Son objectif est de lutter contre la dégradation des terres et d’atténuer les effets de la sécheresse, en particulier en Afrique, comme le mentionne la Convention. “On a longtemps pensé que c’était une affaire de désert et de pays pauvres mais nous sommes à un moment de bascule. La désertification devient un sujet important, qui a des conséquences directes sur la sécurité alimentaire, le changement climatique, la préservation de la biodiversité…et qui touche désormais tous les pays, du Nord comme du Sud”, souligne auprès de Novethic Alain-Richard Donwahi, le président de la COP15 Désertification, et ex-ministre ivoirien des Eaux et des Forêts.

“Point de rupture de nos rapports avec les terres”

Au cœur de cette COP, il y a le sujet de la sécheresse qui affecte près de 2 milliards de personnes par an, dont 85% vivent dans des pays à revenu faible ou intermédiaire.
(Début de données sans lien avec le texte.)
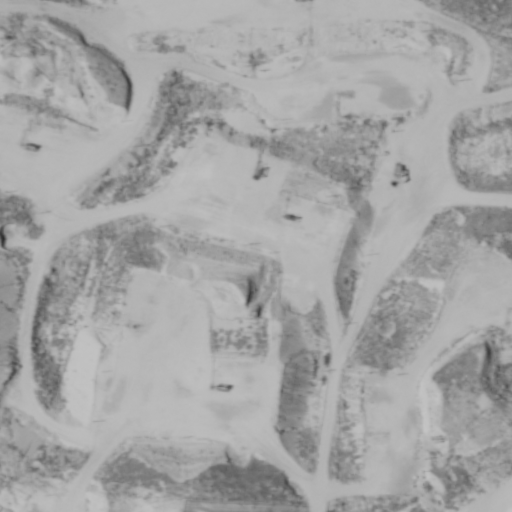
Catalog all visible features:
road: (244, 75)
road: (331, 278)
Les sécheresses ont augmenté de 29% depuis 2000 en raison du changement climatique et de la dégradation des terres. D’ici 2050, trois personnes sur quatre dans le monde seront affectées par la sécheresse. Les zones arides sont ainsi en augmentation et représentent aujourd’hui plus de 40% des terres émergées. “Nous sommes proches du point de rupture de nos rapports avec les terres”, souligne la CNULCD dans un rapport.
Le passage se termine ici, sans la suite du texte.